© naturepl.com / Franco Banfi / WWF
Dans l’obscurité de l’océan, l’animal le plus imposant du monde chante.
La baleine bleue va à la surface pour respirer de l’air, mais elle passe la majeure partie de son temps sous l’eau, là où il fait trop noir pour voir. Plutôt que d’utiliser la vue, elle se sert de vocalisations, de clics et de sifflements. Les échos de ces sons l’aident à trouver son chemin dans l’océan et à localiser ses aires d’alimentation. Elle utilise également les sons pour communiquer avec d’autres baleines, jusqu’à une impressionnante distance de 1 600 kilomètres.
La baleine bleue vit dans les océans du monde entier. Pendant une longue période, les humains l’ont chassée à outrance. Sa viande, sa graisse et d’autres parties de son corps étaient considérées comme des marchandises précieuses. Lorsque le Canada a banni la plupart des activités de chasse à la baleine en 1972, sa population dans nos eaux était dangereusement basse. Nous tentons toujours de déterminer ce que cela signifiera pour son rétablissement.

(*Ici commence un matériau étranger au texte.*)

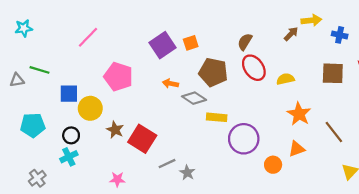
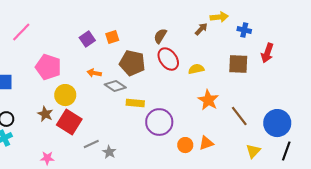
purple square: (162, 45) -> (87, 39), size x0.7
yellow circle: (90, 108) -> (65, 95), moved
orange triangle: (297, 149) -> (206, 143), moved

Aujourd’hui, de nombreuses lois protègent les baleines, y compris la Loi sur les espèces en péril du Canada. Bien que le nombre de baleines bleues soit encore limité ici, il y a de l’espoir. D’autres espèces de baleines ont entamé un rétablissement dans les eaux canadiennes, et le nombre de baleines bleues augmente ailleurs.
Bien sûr, la protection contre la chasse à la baleine n’est qu’une première étape. Les baleines font encore face à d’autres défis, y compris une importante augmentation du bruit sous-marin par les humains. Les sons de nos navires interfèrent avec le chant des baleines. Elles ont donc plus de difficulté à trouver de la nourriture et à élever leurs petits. La prochaine phase de la conservation des baleines est claire : il faut arrêter de faire autant de vacarme!